Privacy concerns have increasingly gained a broader public and political debate. Social media runs a significant portion of people’s social lives. We use it to connect with far-flung friends and family, send quick messages to co-workers, and announce major (and minor) events in our lives.

People share birthdays, photos, interests, and hobbies, and even holiday locations. Social engineers may carry out targeted attacks by extracting such information about an individual from their digital footprint. Cybercriminals can also impersonate the profile of someone you know, to gain direct access to your information. It is important to regularly check if unknown devices are logged into your accounts.

4. Make sure software is up to date 

To prevent known vulnerabilities from being exploited, all of this software must be kept up to date. This means installing patches released by the software developers to close security holes found in their products.

3. Use Secure Wi-Fi

Securing your Wi-Fi network and Wi-Fi access points/routers is crucial to keep your data secure. If your network is not secure, it is easy for people to access it and steal data from your devices. 

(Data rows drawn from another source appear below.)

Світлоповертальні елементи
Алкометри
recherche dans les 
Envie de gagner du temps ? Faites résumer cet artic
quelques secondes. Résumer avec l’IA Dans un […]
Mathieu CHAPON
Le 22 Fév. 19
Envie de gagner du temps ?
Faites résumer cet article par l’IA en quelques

Public Wi-Fi networks usually do not encrypt traffic, and that means anyone on the same network can try to snoop on your traffic. Avoid transmitting any sensitive data — logins, passwords, credit card data, and so forth — over public Wi-Fi, and use a VPN to encrypt your data and protect it.

2. Configure privacy settings

Privacy settings are a way of having some control over how organisations handle your personal information online. Often, default device privacy and browser settings are not configured to the user’s advantage. To make devices more secure, customise advanced device privacy and browser settings. Block auto cookie and location tracking.

1.  Use secure passwords 

Passwords are an effective way to control access to your data, but often people find it hard to remember long and unique passwords. If you store your passwords somewhere safe, such as a password manager, then you won't have to remember them. This allows you to use unique, strong passwords for all your important accounts.